_Document extract_

New Iranian hijab law set to be enforced by facial-recognition technology
Iranian women defying the strengthened laws on wearing the hijab will have to avoid government facial-recognition technology on public transport as new plans to support the stricter rules come into power.
The secretary of Iran’s Headquarters for Promoting Virtue and Preventing Vice, Mohammad Saleh Hashemi Golpayegani, said Tehran is planning to deploy the technology on public transport and other public places after President Ebrahim Raisi passed stricter rules on women’s clothing on Aug. 15.
The new law came after the July 12 national Hijab and Chastity Day, which was marked by mass protests by women who took to social media to show how they were not complying with the rules on public transport.
Some of the women who defied the rules on buses and trains have faced state detention and even forced confessions.

_Saved data entries_
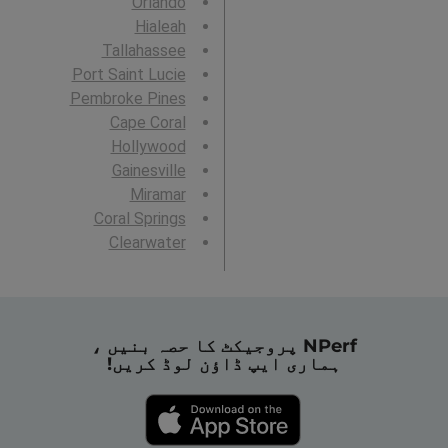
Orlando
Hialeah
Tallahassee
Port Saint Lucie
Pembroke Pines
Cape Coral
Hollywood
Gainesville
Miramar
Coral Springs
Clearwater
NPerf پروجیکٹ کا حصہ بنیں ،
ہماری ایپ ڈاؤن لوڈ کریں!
--
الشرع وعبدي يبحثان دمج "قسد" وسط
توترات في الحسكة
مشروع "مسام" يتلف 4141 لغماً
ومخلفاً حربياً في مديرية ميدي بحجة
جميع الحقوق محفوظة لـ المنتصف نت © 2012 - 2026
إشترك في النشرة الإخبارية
--
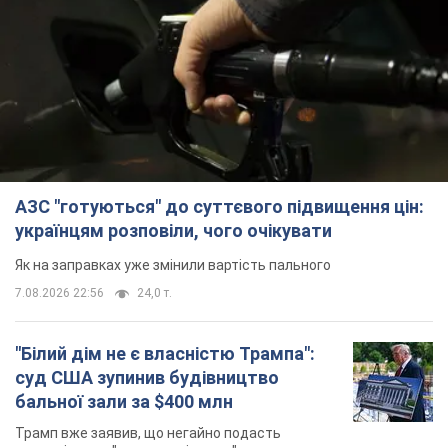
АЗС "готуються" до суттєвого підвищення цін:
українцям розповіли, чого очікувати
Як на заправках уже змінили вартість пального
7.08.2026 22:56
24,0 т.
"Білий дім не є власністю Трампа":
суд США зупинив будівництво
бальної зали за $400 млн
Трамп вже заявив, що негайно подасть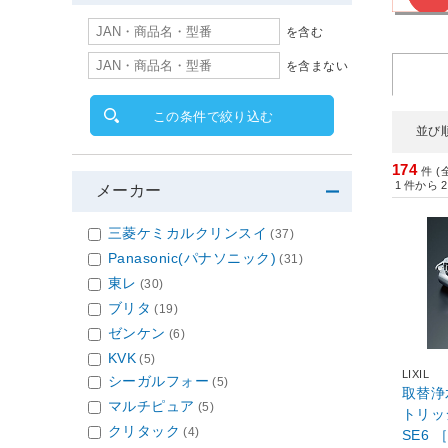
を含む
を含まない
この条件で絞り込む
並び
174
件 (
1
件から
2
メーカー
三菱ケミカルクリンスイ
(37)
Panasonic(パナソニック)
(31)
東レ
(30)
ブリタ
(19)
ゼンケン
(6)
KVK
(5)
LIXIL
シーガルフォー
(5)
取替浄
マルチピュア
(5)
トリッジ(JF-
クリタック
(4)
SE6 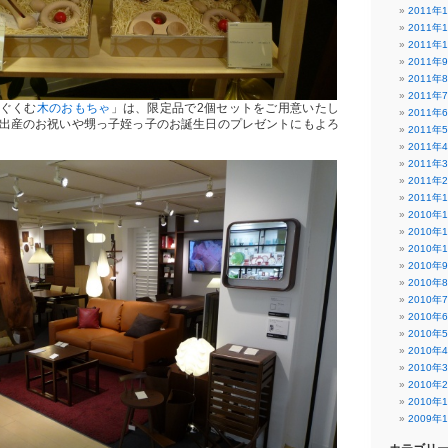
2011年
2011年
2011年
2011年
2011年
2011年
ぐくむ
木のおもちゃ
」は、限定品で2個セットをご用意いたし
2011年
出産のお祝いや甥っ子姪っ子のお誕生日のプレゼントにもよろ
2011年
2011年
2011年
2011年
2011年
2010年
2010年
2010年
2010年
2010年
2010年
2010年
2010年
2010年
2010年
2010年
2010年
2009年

_Tasks_
A - According to the article on Iran's hijab law, on what date did President Ebrahim Raisi pass stricter rules on women's clothing?
B - Check each statement against the article on Iran's hijab law and answer yes or no, quoting the words that decide it: (i) Tehran plans to use facial-recognition technology only on public transport. (ii) The July 12 national Hijab and Chastity Day was marked by mass protests. (iii) Some women who defied the rules on buses and trains have faced state detention.

_Solutions to each task_
A - Aug. 15

B -
(i) No: "on public transport and other public places"
(ii) Yes: "which was marked by mass protests by women"
(iii) Yes: "have faced state detention and even forced confessions"